> Work task: Replace every occurrence of "Fisioterapia" with "Fonoaudiologia" throughout the data below, leaving the rest of the text unchanged and omitting the pictures.

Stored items
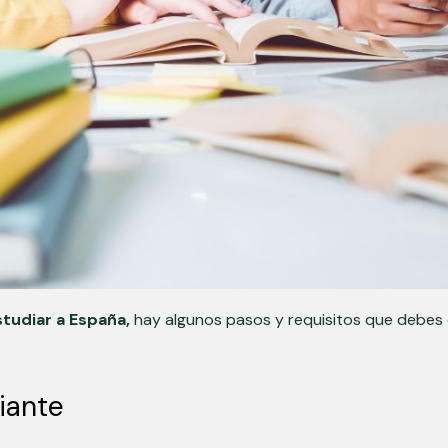
tudiar a España,
hay algunos pasos y requisitos que debes 
iante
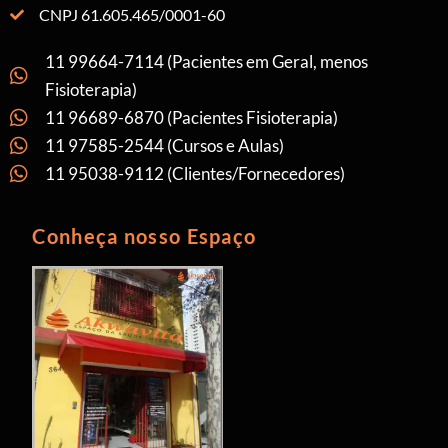
CNPJ 61.605.465/0001-60
11 99664-7114 (Pacientes em Geral, menos
Fisioterapia)
11 96689-6870 (Pacientes Fisioterapia)
11 97585-2544 (Cursos e Aulas)
11 95038-9112 (Clientes/Fornecedores)
Conheça nosso Espaço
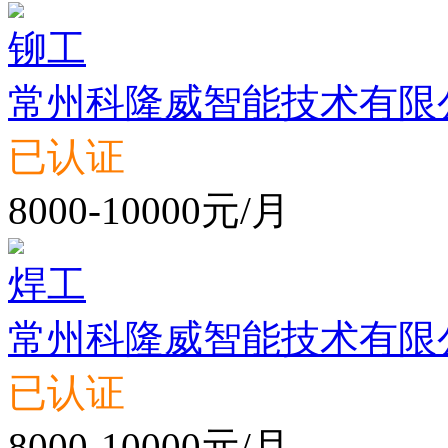
铆工
常州科隆威智能技术有限
已认证
8000-10000元/月
焊工
常州科隆威智能技术有限
已认证
8000-10000元/月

> Written solution:
tudiar a España,
hay algunos pasos y requisitos que debes 
iante
CNPJ 61.605.465/0001-60
11 99664-7114 (Pacientes em Geral, menos
Fonoaudiologia)
11 96689-6870 (Pacientes Fonoaudiologia)
11 97585-2544 (Cursos e Aulas)
11 95038-9112 (Clientes/Fornecedores)
Conheça nosso Espaço
铆工
常州科隆威智能技术有限
已认证
8000-10000元/月
焊工
常州科隆威智能技术有限
已认证
8000-10000元/月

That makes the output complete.